Here’s Why This ETF Has Become Popular with Retirement Investors

One of the biggest changes to investing in recent times is the vast amount of choices available to investors of any size. The advent of ETFs has opened up markets and assets which almost no one could previously access – especially if you didn’t have a lot of money to invest.

It used to be you could invest in individual stocks, bonds, or mutual funds. Now, through ETFs, you can invest in everything from palladium to Thailand to foreign junk bonds. There are multiple ETFs available for a variety of strategies and investing philosophies as well (value, growth, income, etc.). Plus, these funds are available to just about anyone with a brokerage account.

The popularity of ETFs has also shined a light on asset class investing as a primary means of long-term/retirement strategies. Instead of just buying stock and bonds, many portfolios now are diversified into 10 to 15 (or more) asset classes, such as foreign government bonds, REITs, and commodities.

One of the most popular asset classes to invest in over the last decade has been emerging markets.
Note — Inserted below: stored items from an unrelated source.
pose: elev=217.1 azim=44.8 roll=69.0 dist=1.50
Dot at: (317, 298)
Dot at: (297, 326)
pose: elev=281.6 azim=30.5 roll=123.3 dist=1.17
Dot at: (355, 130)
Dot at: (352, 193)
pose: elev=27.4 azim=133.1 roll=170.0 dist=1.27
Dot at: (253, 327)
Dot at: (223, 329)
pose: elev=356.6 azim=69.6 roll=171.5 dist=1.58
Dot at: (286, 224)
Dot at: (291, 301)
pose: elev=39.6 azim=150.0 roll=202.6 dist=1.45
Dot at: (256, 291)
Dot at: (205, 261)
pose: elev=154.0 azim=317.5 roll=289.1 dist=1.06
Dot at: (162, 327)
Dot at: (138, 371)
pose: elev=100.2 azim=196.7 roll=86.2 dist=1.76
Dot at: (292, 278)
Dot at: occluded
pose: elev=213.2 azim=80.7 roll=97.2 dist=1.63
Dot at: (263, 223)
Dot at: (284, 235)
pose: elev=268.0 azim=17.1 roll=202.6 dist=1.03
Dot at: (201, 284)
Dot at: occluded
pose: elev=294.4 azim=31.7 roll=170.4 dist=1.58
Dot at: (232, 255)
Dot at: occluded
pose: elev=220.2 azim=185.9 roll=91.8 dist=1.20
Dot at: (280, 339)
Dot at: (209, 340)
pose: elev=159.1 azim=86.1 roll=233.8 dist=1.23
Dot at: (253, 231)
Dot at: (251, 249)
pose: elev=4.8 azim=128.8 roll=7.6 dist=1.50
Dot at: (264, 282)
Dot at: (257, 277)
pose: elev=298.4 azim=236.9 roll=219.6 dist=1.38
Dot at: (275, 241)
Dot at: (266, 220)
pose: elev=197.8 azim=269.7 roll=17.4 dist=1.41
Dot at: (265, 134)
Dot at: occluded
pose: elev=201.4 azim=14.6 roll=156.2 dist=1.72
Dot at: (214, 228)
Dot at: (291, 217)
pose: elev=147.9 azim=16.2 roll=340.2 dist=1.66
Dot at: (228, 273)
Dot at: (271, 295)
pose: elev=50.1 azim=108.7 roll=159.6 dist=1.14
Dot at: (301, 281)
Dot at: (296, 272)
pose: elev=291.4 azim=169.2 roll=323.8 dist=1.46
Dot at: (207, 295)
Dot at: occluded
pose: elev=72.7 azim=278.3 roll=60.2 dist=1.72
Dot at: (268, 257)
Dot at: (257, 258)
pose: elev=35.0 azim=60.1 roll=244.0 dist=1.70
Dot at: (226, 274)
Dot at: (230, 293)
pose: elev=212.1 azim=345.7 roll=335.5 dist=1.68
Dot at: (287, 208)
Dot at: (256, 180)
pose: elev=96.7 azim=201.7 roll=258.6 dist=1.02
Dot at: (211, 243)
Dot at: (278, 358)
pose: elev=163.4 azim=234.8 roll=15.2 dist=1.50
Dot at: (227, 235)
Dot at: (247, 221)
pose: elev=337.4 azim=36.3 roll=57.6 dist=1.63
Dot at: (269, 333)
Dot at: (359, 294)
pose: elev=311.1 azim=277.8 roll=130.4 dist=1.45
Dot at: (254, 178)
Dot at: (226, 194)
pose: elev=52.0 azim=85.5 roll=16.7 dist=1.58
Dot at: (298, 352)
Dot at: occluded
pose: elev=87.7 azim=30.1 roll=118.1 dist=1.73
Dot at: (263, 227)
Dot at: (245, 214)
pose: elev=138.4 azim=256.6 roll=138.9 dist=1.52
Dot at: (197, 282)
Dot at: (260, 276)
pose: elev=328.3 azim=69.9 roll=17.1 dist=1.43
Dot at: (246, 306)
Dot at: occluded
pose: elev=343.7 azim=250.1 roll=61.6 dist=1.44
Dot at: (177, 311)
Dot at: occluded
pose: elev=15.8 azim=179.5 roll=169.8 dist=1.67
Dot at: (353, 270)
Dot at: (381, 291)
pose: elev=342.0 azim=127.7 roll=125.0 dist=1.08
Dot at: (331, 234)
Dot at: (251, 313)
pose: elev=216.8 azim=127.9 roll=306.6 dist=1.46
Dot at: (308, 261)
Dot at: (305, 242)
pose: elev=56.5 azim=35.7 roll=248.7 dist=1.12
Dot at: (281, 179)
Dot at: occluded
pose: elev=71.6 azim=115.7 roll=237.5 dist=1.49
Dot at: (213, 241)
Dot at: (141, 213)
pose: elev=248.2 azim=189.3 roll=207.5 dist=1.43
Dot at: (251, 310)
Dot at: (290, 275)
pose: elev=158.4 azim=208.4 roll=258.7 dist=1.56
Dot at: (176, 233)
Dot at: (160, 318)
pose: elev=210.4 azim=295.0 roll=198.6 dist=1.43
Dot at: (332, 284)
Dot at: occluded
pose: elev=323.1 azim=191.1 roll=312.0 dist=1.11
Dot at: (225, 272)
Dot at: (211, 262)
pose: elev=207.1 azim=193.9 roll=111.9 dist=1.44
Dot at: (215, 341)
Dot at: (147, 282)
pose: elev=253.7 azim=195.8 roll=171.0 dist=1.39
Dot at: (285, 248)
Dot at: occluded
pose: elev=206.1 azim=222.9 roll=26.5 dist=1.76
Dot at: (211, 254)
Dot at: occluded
This class includes countries like China, India, and Brazil. They tend to be countries which can experience high growth but also high risk (with China being the perfect example).

Related: 2 Stocks to Buy for the Death of the Combustion Engine

With major US indexes at or near all-time highs, and valuations reaching very frothy levels, investors may be turning to emerging markets for growth in the final weeks of the year. In fact, iShares MSCI Emerging Market ETF (NYSE: EEM) is seeing some massive bullish activity in its options. EEM is the most popular emerging market fund and one of the most popular ETFs period.

This past week, a trader made a gigantic bullish bet in EEM options expiring on December 15th. This three-way trade involved buying a call spread and partially financing it by selling puts. (By the way, that’s one of my favorite options strategies, but you have to a sizeable margin account to do it because of the naked short puts.)

With EEM at $46.75, the trader purchased the December 15th 47-48.50 call spread 102,000 times, while simultaneously selling 102,000 of the 44.5 puts in the same expiration. Normally, the call spread would cost $0.58, but selling the puts for $0.33 brought the total spread cost down to $0.25.

With a total cost of $0.25, the breakeven point for the trade is $47.25 and max gain is at $48.50. The dollar gain at $48.50 would be a whopping $12.75 million. On the flip side, if EEM closes below $47 on December 15th, the trade would cost $2.55 million (in premium spent) down to $44.50. Below $44.50, the loss potential rises as the price goes lower.

Of course, EEM isn’t an especially volatile ETF, so the chance of it plunging below $44.50 in the next 6 weeks is extremely low. Still, this is clearly a lot of money to bet on EEM going up. Losing $2.5 million if the ETF does nothing between now and then is a real possibility.

The trader likely believes investors will be looking at emerging markets to close out the year. Perhaps some in the investment community believe the US and other developed nations have peaked for the year.

Regardless, if you like the idea of taking a low risk bet on EEM, you can simply replicate the call spread portion of the trade. Since most investors won’t be trading 100,000-lots, paying $0.58 for $0.92 in upside is a perfectly reasonable thing to do.